Question 1)
Suppose you implement the functionality of a priority queue using a sorted array (e.g., from biggest to smallest). What is the worst-case running time of Insert and Extract-Min, respectively? (Assume that you have a large enough array to accommodate the Insertions that you face.) 

• Ө(n) and Ө(n)
• Ө(n) and Ө(1)
• Ө(log n) and Ө(1)
• Ө(1) and Ө(n)

Question 2)
Suppose you implement the functionality of a priority queue using an unsorted array. What is the worst-case running time 1/1 point of Insert and Extract-Min, respectively? (Assume that you have a large enough array to accommodate the Insertions that you face.)

• Ө(1) and Ө(log n)
• Ө(n) and Ө(n)
• Ө(n) and Ө(1)
• Ө(1) and Ө(n)

Question 3)
You are given a heap with n elements that supports Insert and Extract-Min. Which of the following tasks can you achieve in O(log n) time? 
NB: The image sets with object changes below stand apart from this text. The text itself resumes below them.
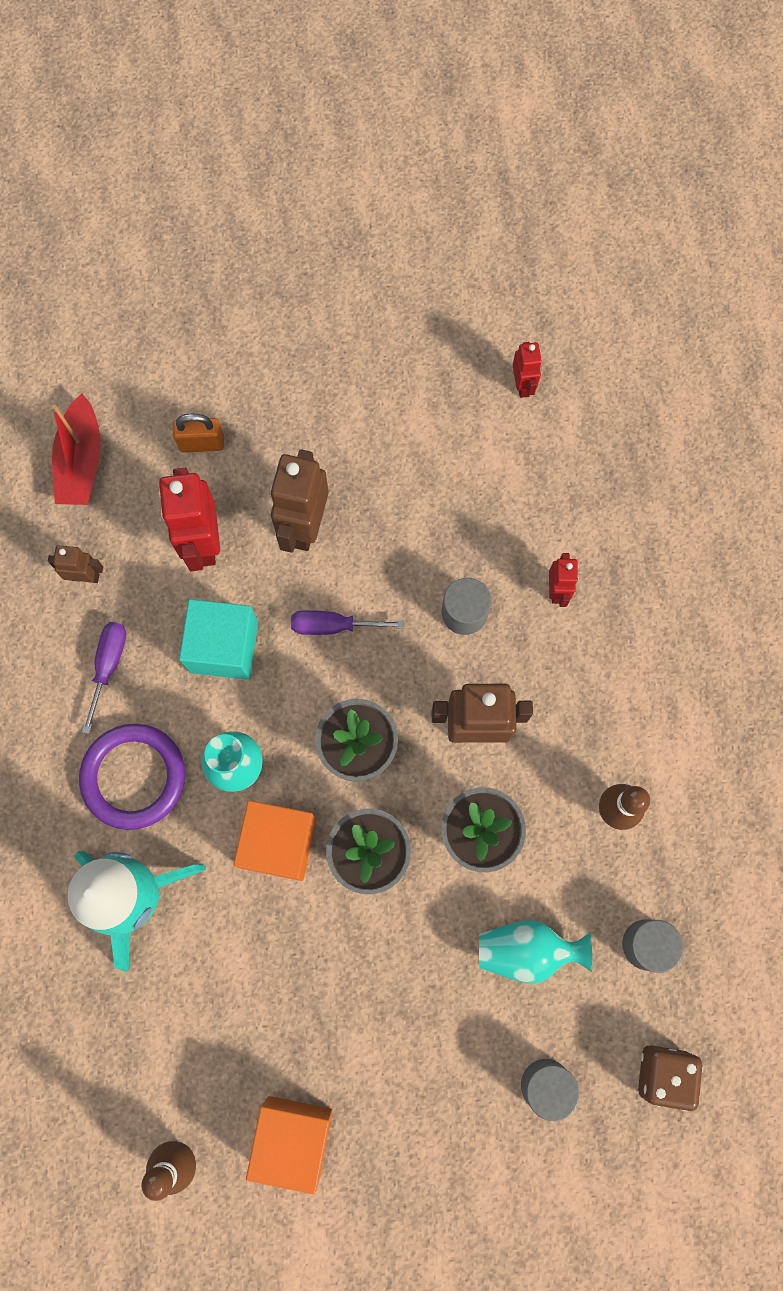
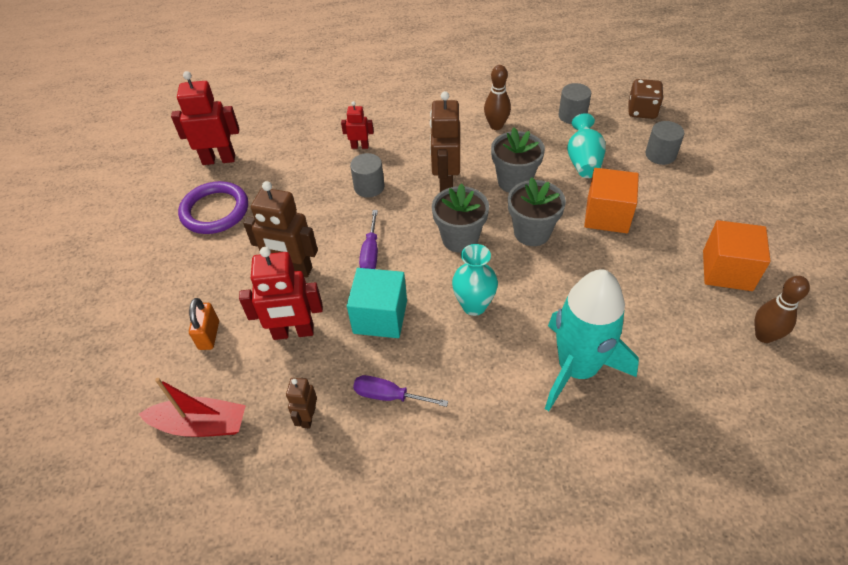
camera: 85 degrees left, 25 degrees down
purple ring [79,724,185,830] -> purple ring moved to [178,181,248,234]
orange cube [233,800,316,881] -> orange cube moved to [584,168,639,233]
red robot [513,342,542,398] -> red robot [171,71,239,165], size x1.86

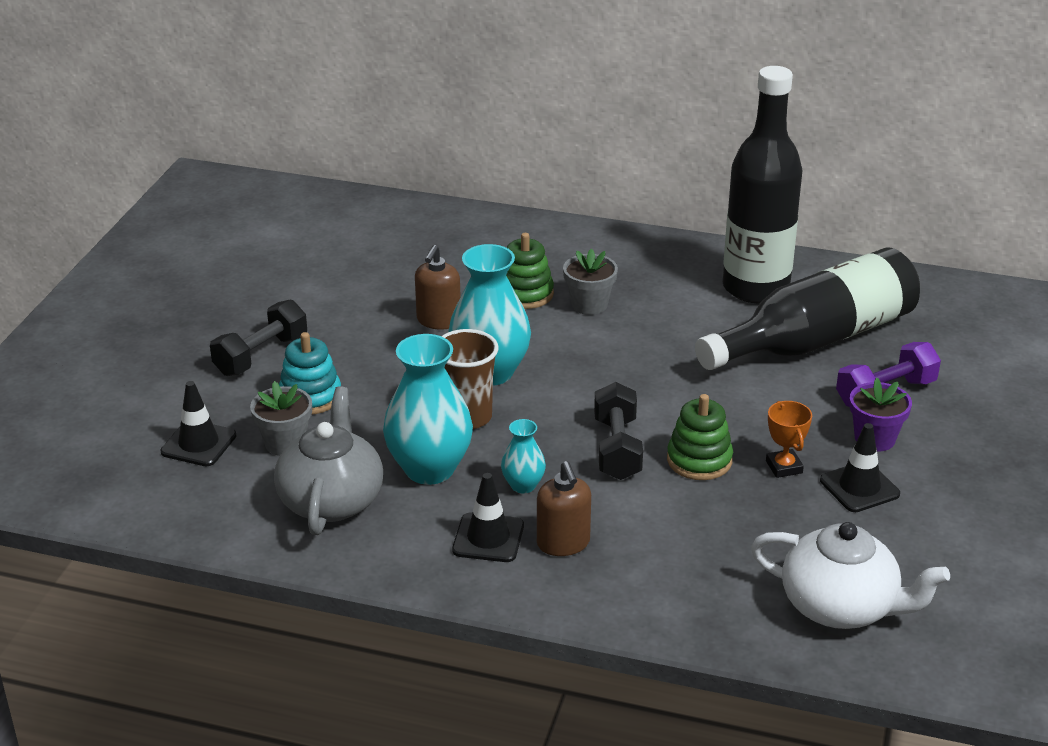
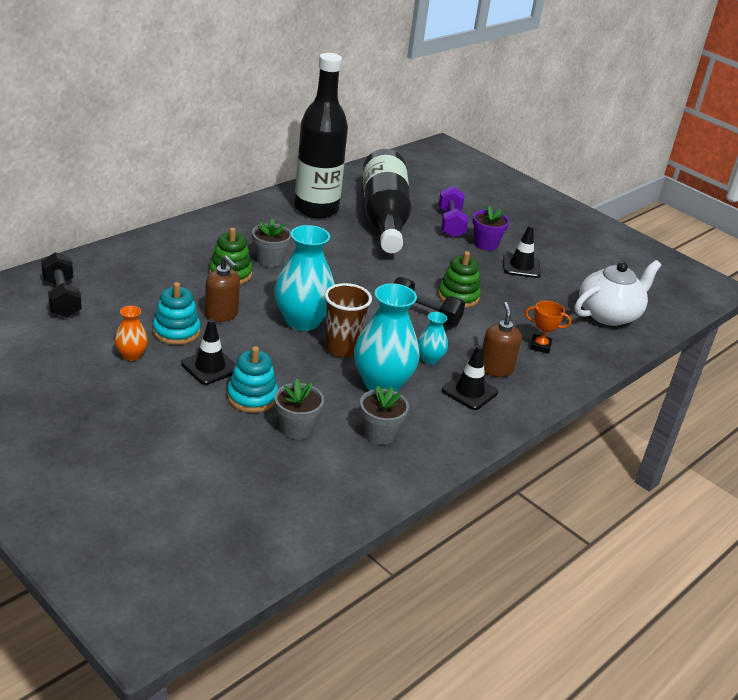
camera: 65 degrees left, 0 degrees up
black traffic cone [161,381,236,466] -> black traffic cone moved to [181,319,236,385]
black dumbbell [210,299,307,376] -> black dumbbell moved to [41,252,82,318]
grey teapot [274,386,383,535] -> grey flower pot [360,385,409,445]
brown soap dispenser [537,461,591,556] -> brown soap dispenser turned 105 degrees counterclockwise [483,302,522,377]
orange trophy [766,401,812,478] -> orange trophy moved to [525,301,571,354]
none -> orange vase [114,306,148,361]
none -> turquoise stacking toy [153,282,200,345]

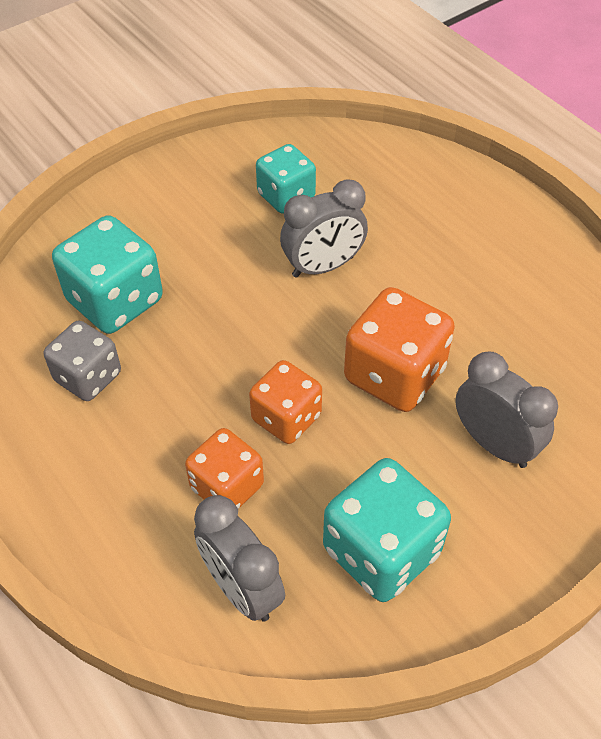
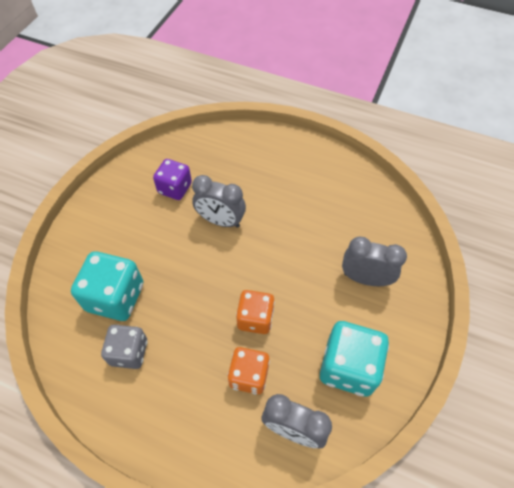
camera: 30 degrees left, 5 degrees up
turquoise dice [256,144,316,214] -> purple dice [153,159,192,200]
grey clock [280,179,368,278] -> grey clock turned 75 degrees clockwise [192,175,246,228]
orange dice [344,287,455,412] -> none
• Find the fifth-smallest element stored in the heap. 
• Find the largest element stored in the heap. 
• Find the median of the elements stored in the heap. 
• None of these.

Question 4)
You are given a binary tree (via a pointer to its root) with n nodes. As in lecture, let size(x) denote the number of nodes in the subtree rooted at the node x. How much time is necessary and sufficient to compute size(x) for every node x of the tree?

• Ө(n)
• Ө(n2)
• Ө(height) 
• Ө(n log n)

Question 5)
Suppose we relax the third invariant of red-black trees to the property that there are no three reds in a row. That is, if a node and its parent are both red, then both of its children must be black. Call these relaxed red-black trees. Which of the following statements is not true? 

• Every red-black tree is also a relaxed red-black tree. 
• There is a relaxed red-black tree that is not also a red-black tree. 
• The height of every relaxed red-black tree with n nodes is O(log n). 
• Every binary search tree can be turned into a relaxed red-black tree (via some coloring of the nodes as black or red).